选段:
_____
Type "exit<RETURN>" to leave the HBase Shell
Version 1.0.0-cdh5.5.2, rUnknown, Mon Jan 25 16:27:11 PST 2016
并列出所有的表：
hbase(main):012:0> list

java API连接hbase的代码为：
并列出所有的table


package com.zhangshk;

import org.apache.hadoop.conf.Configuration;
import org.apache.hadoop.hbase.HBaseConfiguration;
import org.apache.hadoop.hbase.TableName;
import org.apache.hadoop.hbase.client.HBaseAdmin;

public class TestConnectionToHbase {
    public static Configuration conf = HBaseConfiguration.create();
    public static void main(String[] args) throws Exception{
        HBaseAdmin hBaseAdmin = new HBaseAdmin(conf);
        TableName[] tableNames = hBaseAdmin.listTableNames();
        for (TableName tableName:
             tableNames) {
            System.out.println(tableName.toString());
        }
    }
}

hbase shell 创建一张表：

我们可以先看一下create的语法：   hbase shell命令行下输入create
hbase(main):030:0> create

Examples:

Create a table with namespace=ns1 and table qualifier=t1
  hbase> create 'ns1:t1', {NAME => 'f1', VERSIONS => 5}

Create a table with namespace=default and table qualifier=t1
  hbase> create 't1', {NAME => 'f1'}, {NAME => 'f2'}, {NAME => 'f3'}
  hbase> # The above in shorthand would be the following:
  hbase> create 't1', 'f1', 'f2', 'f3'
  hbase> create 't1', {NAME => 'f1', VERSIONS => 1, TTL => 2592000, BLOCKCACHE => true}
  hbase> create 't1', {NAME => 'f1', CONFIGURATION => {'hbase.hstore.blockingStoreFiles' => '10'}}

Table configuration options can be put at the end.
Examples:

  hbase> create 'ns1:t1', 'f1', SPLITS => ['10', '20', '30', '40']
  hbase> create 't1', 'f1', SPLITS => ['10', '20', '30', '40']
  hbase> create 't1', 'f1', SPLITS_FILE => 'splits.txt', OWNER => 'johndoe'
  hbase> create 't1', {NAME => 'f1', VERSIONS => 5}, METADATA => { 'mykey' => 'myvalue' }
  hbase> # Optionally pre-split the table into NUMREGIONS, using
  hbase> # SPLITALGO ("HexStringSplit", "UniformSplit" or classname)
  hbase> create 't1', 'f1', {NUMREGIONS => 15, SPLITALGO => 'HexStringSplit'}
  hbase> create 't1', 'f1', {NUMREGIONS => 15, SPLITALGO => 'HexStringSplit', REGION_REPLICATION => 2, CONFIGURATION => {'hbase.hregion.scan.loadColumnFamiliesOnDemand' => 'true'}}

You can also keep around a reference to the created table:

  hbase> t1 = create 't1', 'f1'

Which gives you a reference to the table named 't1', on which you can then
call methods.

语法十分的详细，我们下面开始创建一张表，表明为zhangshk：tb9, columnfamily为info



hbase(main):014:0* create 'zhangshk:tb9','info'
0 row(s) in 0.4140 seconds

=> Hbase::Table - zhangshk:tb9

验证表是否存在
hbase(main):019:0> exists 'zhangshk:tb9'
Table zhangshk:tb9 does exist                                                                         
0 row(s) in 0.0200 seconds

对应的JAVA API为：

注意：hbase shell创建表的时候必须至少需要制定column family 而java api可以不需要指定，只创建一个空表。
_____
数据摘录:

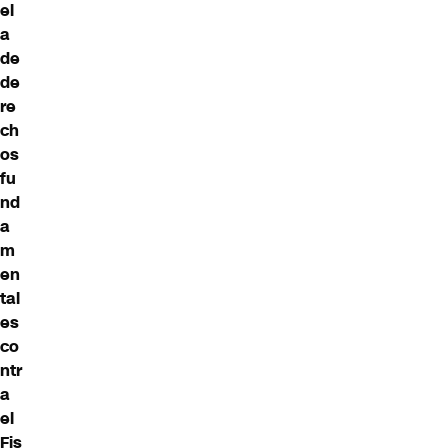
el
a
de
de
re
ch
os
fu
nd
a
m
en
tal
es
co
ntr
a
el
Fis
_____
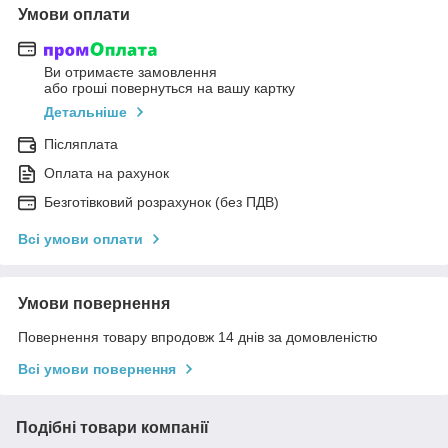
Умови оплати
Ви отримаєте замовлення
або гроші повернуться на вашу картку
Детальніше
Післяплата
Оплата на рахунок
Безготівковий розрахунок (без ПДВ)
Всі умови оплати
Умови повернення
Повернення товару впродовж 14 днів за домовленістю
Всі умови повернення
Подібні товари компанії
_____
题目:
照录 HBase 选段里从“You can also”起一直到“call methods.”为止的全部文字。

参考答案:
You can also keep around a reference to the created table:

  hbase> t1 = create 't1', 'f1'

Which gives you a reference to the table named 't1', on which you can then
call methods.